-- EXTRACTED TEXT --
####################

FAQ · Building or renovating

Can you insulate during construction, before the roof or plaster is on?

Yes. Open walls before the plaster goes on are the perfect time to wet-spray cellulose straight into the cavity. No drilling, no patching. The ceiling we pump once the roof’s on and the sparky’s finished. It’s all about the order.

I’m Peter Johnson, and after 40 years and 6,000 roofs the one thing I’d tell anyone building or renovating is this: timing the insulation right is nearly free, and getting it wrong costs you drilling, patching and paint later. So here’s exactly when each part goes in, and how to slot it into your build.

Walls: the moment that matters

Open walls, before the plaster: wet-spray straight in.

The walls are the part where timing really pays off. While the frame is up and the wall cavities are still open. After the electrical and plumbing rough-in, but before the plasterboard goes on. That’s the perfect window. We wet-spray cellulose straight into the open cavity so it bonds in place and fills it completely around every stud, noggin, pipe and wire, with no gaps left behind.

The big win is what you avoid. Doing the walls at the open-frame stage means there’s no drilling holes in finished plaster and no patch-and-paint repair afterwards. It’s the cleanest way there is to insulate a wall. Leave it until the wall’s lined and the only way in is drilling a row of holes from inside, and the repair cost is then yours. So if your walls are open, call us in before the plasterer arrives.

How we do wall insulation: wet-spray and pump-in →

Peter Johnson smiling in front of a timber-frame wall cavity packed full of grey cellulose fibre insulation during the build, Comfort Zone
Cellulose pumped and bonded straight into an open wall cavity during the build. The dense, gap-free fill we get spraying into open walls before the plasterboard lining goes on.

Ceiling: get the order right

Roof on first, electrician finished, then we pump the ceiling.

The ceiling is a different story from the walls. Here you want the roof on and watertight before we touch it, so the ceiling cavity stays dry. The Australian Government’s yourhome guide notes most insulation performs poorly and has a shorter service life if it gets wet, so dried-in first is the rule.

####################

-- WHAT YOU WILL DO --
Can you copy, word for word, the stretch of the insulation FAQ from "Walls: the moment" through "gaps left behind."?

-- GIVEN INFORMATION --
####################

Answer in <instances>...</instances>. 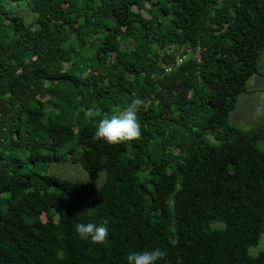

####################

-- THE REPLY --
Walls: the moment that matters

Open walls, before the plaster: wet-spray straight in.

The walls are the part where timing really pays off. While the frame is up and the wall cavities are still open. After the electrical and plumbing rough-in, but before the plasterboard goes on. That’s the perfect window. We wet-spray cellulose straight into the open cavity so it bonds in place and fills it completely around every stud, noggin, pipe and wire, with no gaps left behind.